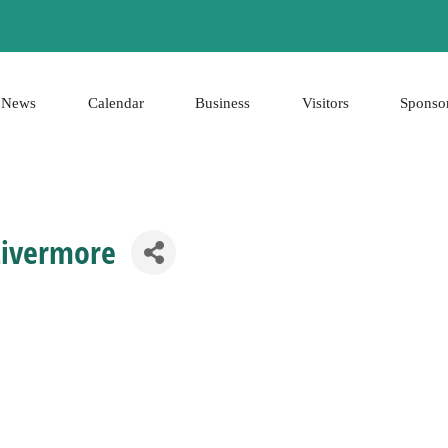
News
Calendar
Business
Visitors
Sponso
Livermore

□ □ □

Activity →
Rewrite the text of the records as a JSON list of strings, with one string per line and blank lines omitted. Leave the pictures out of the list.

Output below →
[
  "News",
  "Calendar",
  "Business",
  "Visitors",
  "Sponso",
  "Livermore"
]